#### [What is needed]
Each entry should be set down again verbatim, with the images omitted.
BEGIN Records
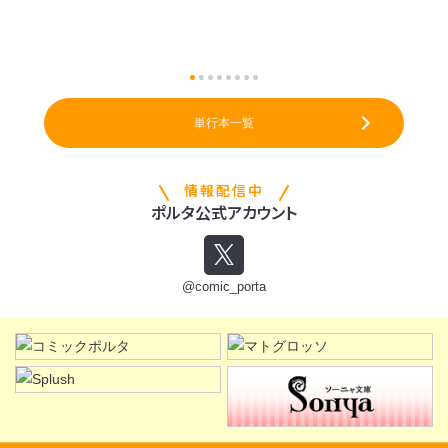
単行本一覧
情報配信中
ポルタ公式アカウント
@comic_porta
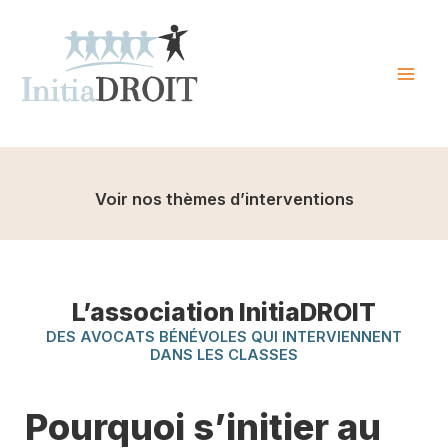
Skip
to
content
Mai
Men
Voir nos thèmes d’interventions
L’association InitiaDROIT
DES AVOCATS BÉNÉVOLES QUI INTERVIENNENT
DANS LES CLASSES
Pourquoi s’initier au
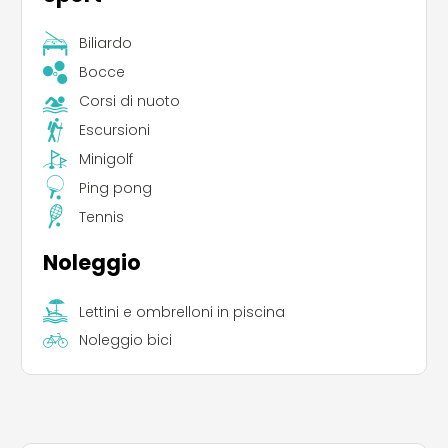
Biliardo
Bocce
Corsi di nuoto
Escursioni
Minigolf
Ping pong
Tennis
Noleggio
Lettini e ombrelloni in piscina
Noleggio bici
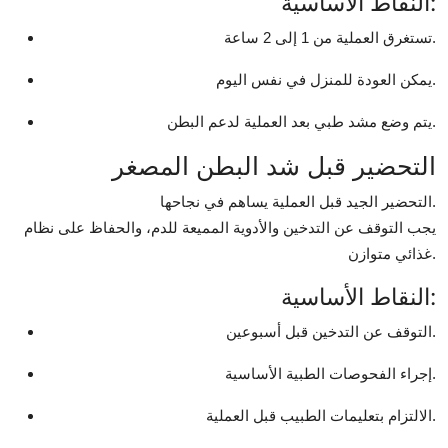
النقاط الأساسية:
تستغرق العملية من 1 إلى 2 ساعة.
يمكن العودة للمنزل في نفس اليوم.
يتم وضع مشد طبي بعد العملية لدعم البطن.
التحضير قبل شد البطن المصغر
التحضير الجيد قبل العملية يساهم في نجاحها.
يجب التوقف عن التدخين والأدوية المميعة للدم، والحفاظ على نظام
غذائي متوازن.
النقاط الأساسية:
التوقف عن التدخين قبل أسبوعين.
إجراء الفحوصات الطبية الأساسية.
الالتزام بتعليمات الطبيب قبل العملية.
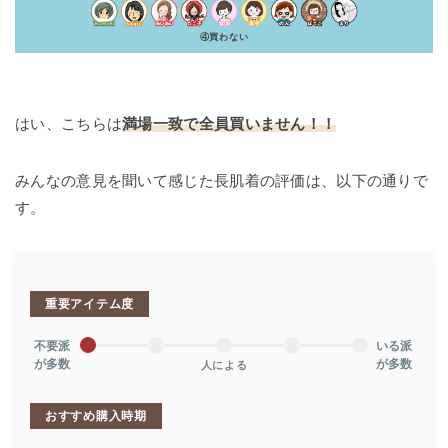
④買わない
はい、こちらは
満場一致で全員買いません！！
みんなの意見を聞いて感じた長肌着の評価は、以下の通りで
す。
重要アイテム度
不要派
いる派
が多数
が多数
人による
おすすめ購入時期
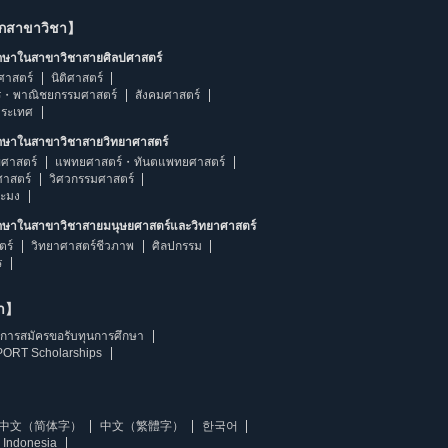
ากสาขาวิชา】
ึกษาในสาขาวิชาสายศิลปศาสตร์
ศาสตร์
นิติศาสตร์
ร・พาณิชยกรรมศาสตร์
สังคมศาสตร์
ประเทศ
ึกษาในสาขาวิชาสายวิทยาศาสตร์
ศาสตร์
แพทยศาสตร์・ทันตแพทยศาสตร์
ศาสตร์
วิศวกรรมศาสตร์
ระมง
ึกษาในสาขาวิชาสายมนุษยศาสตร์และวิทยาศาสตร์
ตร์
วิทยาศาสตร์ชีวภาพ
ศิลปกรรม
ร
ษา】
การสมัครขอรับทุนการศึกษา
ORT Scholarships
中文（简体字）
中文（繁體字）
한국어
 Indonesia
END Records
#### [Result]
単行本一覧
情報配信中
ポルタ公式アカウント
@comic_porta
Skip
to
content
Mai
Men
Voir nos thèmes d’interventions
L’association InitiaDROIT
DES AVOCATS BÉNÉVOLES QUI INTERVIENNENT
DANS LES CLASSES
Pourquoi s’initier au
Biliardo
Bocce
Corsi di nuoto
Escursioni
Minigolf
Ping pong
Tennis
Noleggio
Lettini e ombrelloni in piscina
Noleggio bici
النقاط الأساسية:
تستغرق العملية من 1 إلى 2 ساعة.
يمكن العودة للمنزل في نفس اليوم.
يتم وضع مشد طبي بعد العملية لدعم البطن.
التحضير قبل شد البطن المصغر
التحضير الجيد قبل العملية يساهم في نجاحها.
يجب التوقف عن التدخين والأدوية المميعة للدم، والحفاظ على نظام
غذائي متوازن.
النقاط الأساسية:
التوقف عن التدخين قبل أسبوعين.
إجراء الفحوصات الطبية الأساسية.
الالتزام بتعليمات الطبيب قبل العملية.
④買わない
はい、こちらは
満場一致で全員買いません！！
みんなの意見を聞いて感じた長肌着の評価は、以下の通りで
す。
重要アイテム度
不要派
いる派
が多数
が多数
人による
おすすめ購入時期
ากสาขาวิชา】
ึกษาในสาขาวิชาสายศิลปศาสตร์
ศาสตร์
นิติศาสตร์
ร・พาณิชยกรรมศาสตร์
สังคมศาสตร์
ประเทศ
ึกษาในสาขาวิชาสายวิทยาศาสตร์
ศาสตร์
แพทยศาสตร์・ทันตแพทยศาสตร์
ศาสตร์
วิศวกรรมศาสตร์
ระมง
ึกษาในสาขาวิชาสายมนุษยศาสตร์และวิทยาศาสตร์
ตร์
วิทยาศาสตร์ชีวภาพ
ศิลปกรรม
ร
ษา】
การสมัครขอรับทุนการศึกษา
ORT Scholarships
中文（简体字）
中文（繁體字）
한국어
 Indonesia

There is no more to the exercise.